Both measures hamstring the legislative process. The problems could be finessed as long as the state economy was booming. In 1990, California passed a term limits law, which eventually led to the removal of experienced legislative deal-makers. In their place came hyper-partisan hardliners, elected in gerrymandered districts by single-issue constituent groups spending millions of dollars on their campaigns.
Slick operators moved easily through the seams, capturing state regulators and convincing the state to deregulate the price of energy in 1996. Prices were kept artificially low and then skyrocketed while companies like Enron made huge profits, leading to the state's energy crisis in 2000-2001.
Even then, the state's economic growth covered up a lot of problems. But when times got hard, legislators still weren't inclined to give any ground. Even if they were of a mind to compromise, they had to please their constituents to keep their jobs. The times called for statesmanship, and California got partisanship.
If California is to recover in an era of lower expectations and slow growth, that will have to change. And if that were to happen, it would be the most welcome trend ever to start in California.

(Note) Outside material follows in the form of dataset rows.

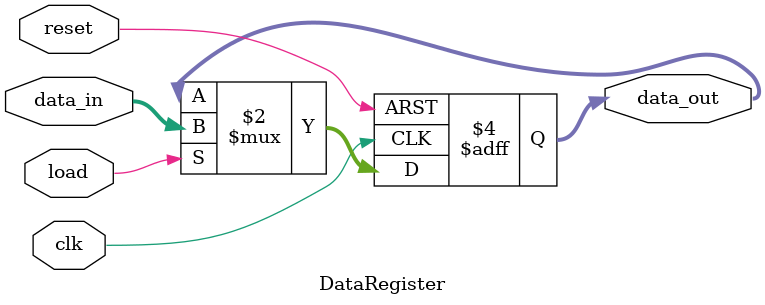
<source format=v>
module DataRegister(
    input clk,
    input reset,
    input load,
    input [15:0] data_in,
    output reg [15:0] data_out
);
    always @(posedge clk or posedge reset) begin
        if (reset)
            data_out <= 16'b0;
        else if (load)
            data_out <= data_in;
    end
endmodule
</source>
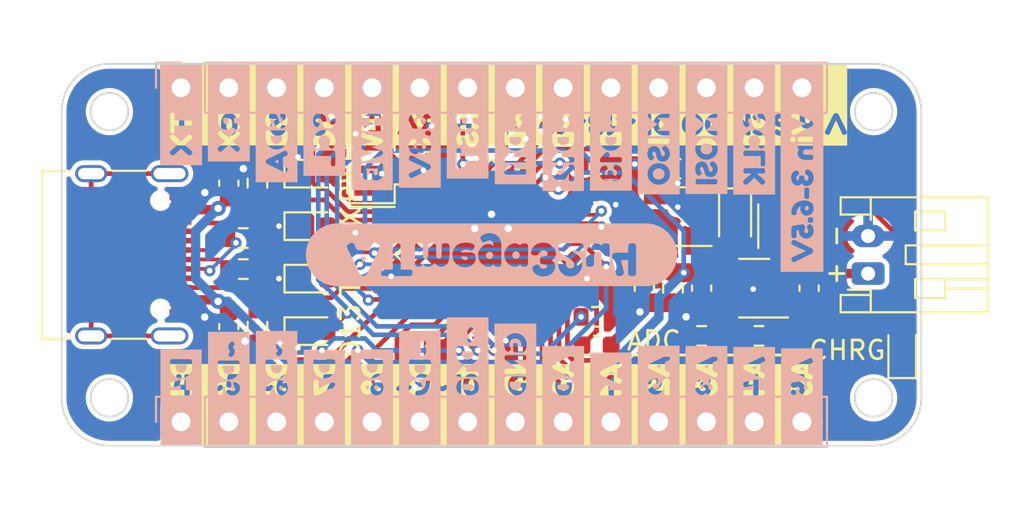
<source format=kicad_pcb>
(kicad_pcb (version 20211014) (generator pcbnew)

  (general
    (thickness 1.6)
  )

  (paper "A4")
  (layers
    (0 "F.Cu" signal)
    (31 "B.Cu" signal)
    (32 "B.Adhes" user "B.Adhesive")
    (33 "F.Adhes" user "F.Adhesive")
    (34 "B.Paste" user)
    (35 "F.Paste" user)
    (36 "B.SilkS" user "B.Silkscreen")
    (37 "F.SilkS" user "F.Silkscreen")
    (38 "B.Mask" user)
    (39 "F.Mask" user)
    (40 "Dwgs.User" user "User.Drawings")
    (41 "Cmts.User" user "User.Comments")
    (42 "Eco1.User" user "User.Eco1")
    (43 "Eco2.User" user "User.Eco2")
    (44 "Edge.Cuts" user)
    (45 "Margin" user)
    (46 "B.CrtYd" user "B.Courtyard")
    (47 "F.CrtYd" user "F.Courtyard")
    (48 "B.Fab" user)
    (49 "F.Fab" user)
    (50 "User.1" user)
    (51 "User.2" user)
    (52 "User.3" user)
    (53 "User.4" user)
    (54 "User.5" user)
    (55 "User.6" user)
    (56 "User.7" user)
    (57 "User.8" user)
    (58 "User.9" user)
  )

  (setup
    (stackup
      (layer "F.SilkS" (type "Top Silk Screen"))
      (layer "F.Paste" (type "Top Solder Paste"))
      (layer "F.Mask" (type "Top Solder Mask") (thickness 0.01))
      (layer "F.Cu" (type "copper") (thickness 0.035))
      (layer "dielectric 1" (type "core") (thickness 1.51) (material "FR4") (epsilon_r 4.5) (loss_tangent 0.02))
      (layer "B.Cu" (type "copper") (thickness 0.035))
      (layer "B.Mask" (type "Bottom Solder Mask") (thickness 0.01))
      (layer "B.Paste" (type "Bottom Solder Paste"))
      (layer "B.SilkS" (type "Bottom Silk Screen"))
      (copper_finish "None")
      (dielectric_constraints no)
    )
    (pad_to_mask_clearance 0)
    (grid_origin 91.44 97.79)
    (pcbplotparams
      (layerselection 0x00010fc_ffffffff)
      (disableapertmacros false)
      (usegerberextensions false)
      (usegerberattributes true)
      (usegerberadvancedattributes true)
      (creategerberjobfile true)
      (svguseinch false)
      (svgprecision 6)
      (excludeedgelayer true)
      (plotframeref false)
      (viasonmask false)
      (mode 1)
      (useauxorigin false)
      (hpglpennumber 1)
      (hpglpenspeed 20)
      (hpglpendiameter 15.000000)
      (dxfpolygonmode true)
      (dxfimperialunits true)
      (dxfusepcbnewfont true)
      (psnegative false)
      (psa4output false)
      (plotreference true)
      (plotvalue true)
      (plotinvisibletext false)
      (sketchpadsonfab false)
      (subtractmaskfromsilk false)
      (outputformat 1)
      (mirror false)
      (drillshape 1)
      (scaleselection 1)
      (outputdirectory "")
    )
  )

  (net 0 "")
  (net 1 "VBUS")
  (net 2 "GND")
  (net 3 "/Vin")
  (net 4 "Net-(C7-Pad1)")
  (net 5 "+BATT")
  (net 6 "+3V3")
  (net 7 "Net-(R1-Pad2)")
  (net 8 "Net-(D1-Pad1)")
  (net 9 "unconnected-(J2-PadS1)")
  (net 10 "/D_N")
  (net 11 "/D_P")
  (net 12 "unconnected-(J2-PadB8)")
  (net 13 "Net-(J2-PadA5)")
  (net 14 "unconnected-(J2-PadA8)")
  (net 15 "Net-(J2-PadB5)")
  (net 16 "Net-(R2-Pad1)")
  (net 17 "/U_P")
  (net 18 "/U_N")
  (net 19 "/RST")
  (net 20 "/HWB")
  (net 21 "/D13")
  (net 22 "/RXLED")
  (net 23 "/TXLED")
  (net 24 "unconnected-(U2-Pad4)")
  (net 25 "/D7")
  (net 26 "unconnected-(U3-Pad2)")
  (net 27 "/SCK")
  (net 28 "/MOSI")
  (net 29 "/MISO")
  (net 30 "/D11")
  (net 31 "Net-(U3-Pad16)")
  (net 32 "Net-(U3-Pad17)")
  (net 33 "/SCL")
  (net 34 "/SDA")
  (net 35 "/RX")
  (net 36 "/TX")
  (net 37 "/D4")
  (net 38 "/D12")
  (net 39 "/D6")
  (net 40 "/D8")
  (net 41 "/D9")
  (net 42 "/D10")
  (net 43 "/D5")
  (net 44 "/A0")
  (net 45 "/A1")
  (net 46 "/A2")
  (net 47 "/A3")
  (net 48 "/A4")
  (net 49 "/A5")

  (footprint "Capacitor_SMD:C_0603_1608Metric" (layer "F.Cu") (at 131.191 89.408 90))

  (footprint "kibuzzard-63FC0A8C" (layer "F.Cu") (at 124.333 95.631))

  (footprint "Capacitor_SMD:C_0603_1608Metric" (layer "F.Cu") (at 125.476 89.408 -90))

  (footprint "LED_SMD:LED_0603_1608Metric" (layer "F.Cu") (at 104.775 83.312))

  (footprint "Package_TO_SOT_SMD:SOT-23" (layer "F.Cu") (at 130.048 85.598 90))

  (footprint "Resistor_SMD:R_0603_1608Metric" (layer "F.Cu") (at 101.854 91.44 -90))

  (footprint "Resistor_SMD:R_0603_1608Metric" (layer "F.Cu") (at 119.888 82.804 180))

  (footprint "Capacitor_SMD:C_0603_1608Metric" (layer "F.Cu") (at 110.8202 92.6084 180))

  (footprint "Capacitor_SMD:C_0603_1608Metric" (layer "F.Cu") (at 110.871 82.677 180))

  (footprint "Package_DFN_QFN:QFN-44-1EP_7x7mm_P0.5mm_EP5.2x5.2mm" (layer "F.Cu") (at 114.3 87.63 -135))

  (footprint "kibuzzard-63FC10C2" (layer "F.Cu") (at 115.697 95.631))

  (footprint "Resistor_SMD:R_0603_1608Metric" (layer "F.Cu") (at 101.854 83.82 90))

  (footprint "Capacitor_SMD:C_0603_1608Metric" (layer "F.Cu") (at 100.33 91.453 -90))

  (footprint "kibuzzard-63FC0E25" (layer "F.Cu") (at 101.854 79.629 180))

  (footprint "Resistor_SMD:R_0603_1608Metric" (layer "F.Cu") (at 101.1 86.741))

  (footprint "Resistor_SMD:R_0603_1608Metric" (layer "F.Cu") (at 128.524 91.948 180))

  (footprint "Connector_JST:JST_PH_S2B-PH-K_1x02_P2.00mm_Horizontal" (layer "F.Cu") (at 134.329 88.63 90))

  (footprint "LED_SMD:LED_0603_1608Metric" (layer "F.Cu") (at 104.775 86.106))

  (footprint "kibuzzard-63FC0D8E" (layer "F.Cu") (at 105.537 95.631))

  (footprint "LED_SMD:LED_0603_1608Metric" (layer "F.Cu") (at 136.144 92.71 90))

  (footprint "Capacitor_SMD:C_0603_1608Metric" (layer "F.Cu") (at 124.206 83.058 180))

  (footprint "Package_TO_SOT_SMD:SOT-23-5" (layer "F.Cu") (at 124.206 85.598 180))

  (footprint "kibuzzard-63FC107B" (layer "F.Cu") (at 122.301 79.629 180))

  (footprint "kibuzzard-63FC10EF" (layer "F.Cu") (at 131.699 79.629 180))

  (footprint "Capacitor_SMD:C_0603_1608Metric" (layer "F.Cu") (at 100.33 83.82 90))

  (footprint "Package_TO_SOT_SMD:TSOT-23-5" (layer "F.Cu") (at 128.27 89.408 180))

  (footprint "Resistor_SMD:R_0603_1608Metric" (layer "F.Cu") (at 119.888 90.932 180))

  (footprint "Capacitor_SMD:C_0603_1608Metric" (layer "F.Cu") (at 119.888 92.456))

  (footprint "Crystal:Resonator_SMD_Murata_CSTxExxV-3Pin_3.0x1.1mm" (layer "F.Cu") (at 107.95 83.085 90))

  (footprint "kibuzzard-63FC0C67" (layer "F.Cu") (at 110.363 79.629 180))

  (footprint "Capacitor_SMD:C_0603_1608Metric" (layer "F.Cu") (at 119.888 84.328))

  (footprint "Diode_SMD:D_SOD-323" (layer "F.Cu") (at 127.254 85.598 -90))

  (footprint "LED_SMD:LED_0603_1608Metric" (layer "F.Cu") (at 104.775 88.9))

  (footprint "Connector_USB:USB_C_Receptacle_Palconn_UTC16-G" (layer "F.Cu") (at 95.25 87.63 -90))

  (footprint "Resistor_SMD:R_0603_1608Metric" (layer "F.Cu") (at 123.952 89.408 -90))

  (footprint "Resistor_SMD:R_0603_1608Metric" (layer "F.Cu") (at 101.1 88.392))

  (footprint "LED_SMD:LED_0603_1608Metric" (layer "F.Cu") (at 104.775 91.694))

  (footprint "Resistor_SMD:R_0603_1608Metric" (layer "F.Cu") (at 125.476 91.948 180))

  (footprint "Capacitor_SMD:C_0603_1608Metric" (layer "F.Cu")
    (tedit 5F68FEEE) (tstamp f7d4101e-dfa8-4b1e-b48d-81a626c4188b)
    (at 122.428 89.408 -90)
    (descr "Capacitor SMD 0603 (1608 Metric), square (rectangular) end terminal, IPC_7351 nominal, (Body size source: IPC-SM-782 page 76, https://www.pcb-3d.com/wordpress/wp-content/uploads/ipc-sm-782a_amendment_1_and_2.pdf), generated with kicad-footprint-generator")
    (tags "capacitor")
    (property "Sheetfile" "atmega32u4-dev.kicad_sch")
    (property "Sheetname" "")
    (path "/8a979083-6b47-4e5c-b539-80d777857881")
    (attr smd)
    (fp_text reference "C6" (at 0 -1.43 90) (layer "F.SilkS") hide
      (effects (font (size 1 1) (thickness 0.15)))
      (tstamp 650af53c-f22b-467c-a49c-6ad2b25acdb0)
    )
    (fp_text value "1uF" (at 0 1.43 90) (layer "F.Fab")
      (effects (font (size 1 1) (thickness 0.15)))
      (tstamp b7f668d3-a0f9-420b-b185-07bc274b8741)
    )
    (fp_text user "${REFERENCE}" (at 0 0 90) (layer "F.Fab")
      (effects (font (size 0.4 0.4) (thickness 0.06)))
      (tstamp b6ee5c0c-2acd-4bb9-960c-6431705bef6f)
    )
    (fp_line (start -0.14058 0.51) (end 0.14058 0.51) (layer "F.SilkS") (width 0.12) (tstamp 7fef3301-58be-4c21-9318-b8454309710f))
    (fp_line (start -0.14058 -0.51) (end 0.14058 -0.51) (layer "F.SilkS") (width 0.12) (tstamp c285ab56-3011-44e3-9fe5-4e4e8268648b))
    (fp_line (start 1.48 -0.73) (end 1.48 0.73) (layer "F.CrtYd") (width 0.05) (tstamp 1594c25f-34c3-428f-93fa-885dbf97b72b))
    (fp_line (start -1.48 0.73) (end -1.48 -0.73) (layer "F.CrtYd") (width 0.05) (tstamp 1d1a81e3-4271-47a3-90ae-02c90a7e0b2a))
    (fp_line (start 1.48 0.73) (end -1.48 0.73) (layer "F.CrtYd") (width 0.05) (tstamp 75287879-5f3d-4ba5-80b8-9a83f3730a0d))
    (fp_line (start -1.48 -0.73) (end 1.48 -0.73) (layer "F.CrtYd") (width 0.05) (tstamp ec4e742b-5729-4ee8-90a2-44c07ddd74e3))
    (fp_line (start 0.8 0.4) (end -0.8 0.4) (layer "F.Fab") (width 0.1) (tstamp 2bbd4481-9bc2-4ff3-b649-7ee758500320))
    (fp_line (start -0.8 0.4) (end -0.8 -0.4) (layer "F.Fab") (width 0.1) (tstamp 8fb07c1c-3df5-4ce7-a12b-6b05e3d386ca))
    (fp_line (start 0.8 -0.4) (end 0.8 0.4) (layer "F.Fab") (width 0.1) (tstamp c9a1b551-7deb-4283-86e6-0811393fccb8))
    (fp_line (start -0.8 -0.4) (end 0.8 -0.4) (layer "F.Fab") (width 0.1) (tstamp d1c81d8c-34c1-4011-92f3-f39da12c7175))
    (pad "1" smd roundrect locked (at -0.775 0 270) (size 0.9 0.95) (layers "F.Cu" "F.Paste" "F.Mask") (roundrect_rratio 0.25)
... [462345 chars truncated]
</source>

As the nation emerges from recession, it confronts a very strange landscape — more people with more needs, higher energy costs, fewer jobs and lower prospects of getting one, stagnant wages, long-postponed problems with greenhouse gases and health care, more need than ever for excellent education and less chance of affording one.
Credit is hard to come by for businesses large and small, and very difficult for many Americans. This may or not be a good thing — our prosperity in the 1990s and early 2000s was driven by cheap credit — but downsizing expectations is difficult for both buyers and sellers. A 2.1 percent growth in GDP won't put food on too many tables, much less hang a plasma TV on many walls.
Solving these problems will require statesmanship, not partisanship. Speaking to The Washington Post, Dan Schnur, director of the Jesse M. Unruh Institute of Politics at the University of Southern California, said the rest of the country can learn a valuable lesson from California's inability to deal with its problems.
"This is where a culture of hyper-polarization eventually leads," he said. "Two armed camps, separated by an almost insurmountable gulf, a recipe of gerrymandering, ideologically tailored media and increasingly influential interest groups on both sides leads you to a point where if every single elected representative faithfully represents the views of his or her constituents, there will never be agreement on anything, ever."